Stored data
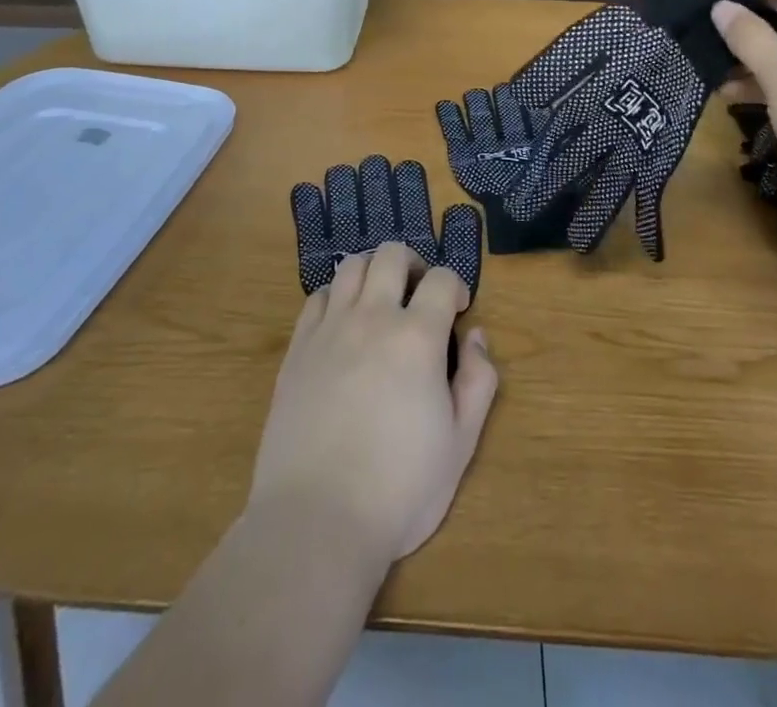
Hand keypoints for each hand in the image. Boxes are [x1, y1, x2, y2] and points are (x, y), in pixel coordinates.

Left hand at [248, 241, 497, 563]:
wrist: (316, 522)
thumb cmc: (399, 488)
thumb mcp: (461, 444)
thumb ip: (478, 381)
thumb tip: (476, 336)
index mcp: (417, 337)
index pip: (442, 278)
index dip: (455, 286)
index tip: (457, 311)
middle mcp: (373, 318)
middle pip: (392, 255)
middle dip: (414, 264)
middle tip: (419, 296)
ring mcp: (330, 330)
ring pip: (352, 266)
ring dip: (374, 272)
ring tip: (381, 301)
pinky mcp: (297, 349)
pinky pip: (316, 297)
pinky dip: (336, 296)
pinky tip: (343, 323)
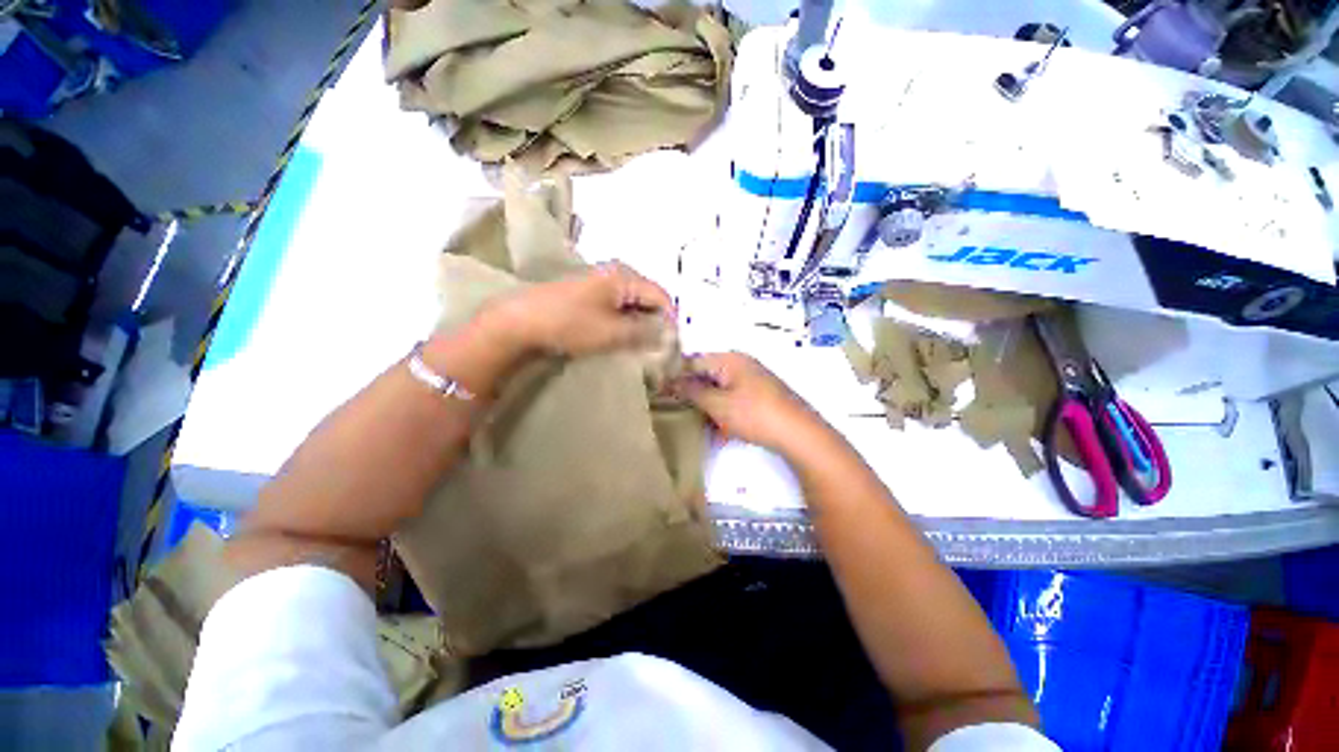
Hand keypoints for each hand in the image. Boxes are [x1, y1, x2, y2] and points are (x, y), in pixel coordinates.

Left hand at [489, 262, 674, 356]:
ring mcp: (599, 284)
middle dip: (656, 323)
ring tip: (643, 347)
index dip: (671, 320)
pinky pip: (616, 308)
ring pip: (632, 305)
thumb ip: (644, 333)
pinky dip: (624, 323)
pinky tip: (622, 339)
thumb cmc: (569, 323)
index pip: (661, 296)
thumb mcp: (612, 332)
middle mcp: (615, 274)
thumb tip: (668, 336)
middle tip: (660, 348)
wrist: (520, 322)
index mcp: (624, 276)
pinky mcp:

## [Task goal]
What do the lines from the one with "thumb cmc: (569, 323)" through the last line of the entries say? Print them word for word, both ends included, and nothing else.

## [Solution to this task]
thumb cmc: (569, 323)
index pip: (661, 296)
thumb mcp: (612, 332)
middle mcp: (615, 274)
thumb tip: (668, 336)
middle tip: (660, 348)
wrist: (520, 322)
index mcp: (624, 276)
pinky mcp:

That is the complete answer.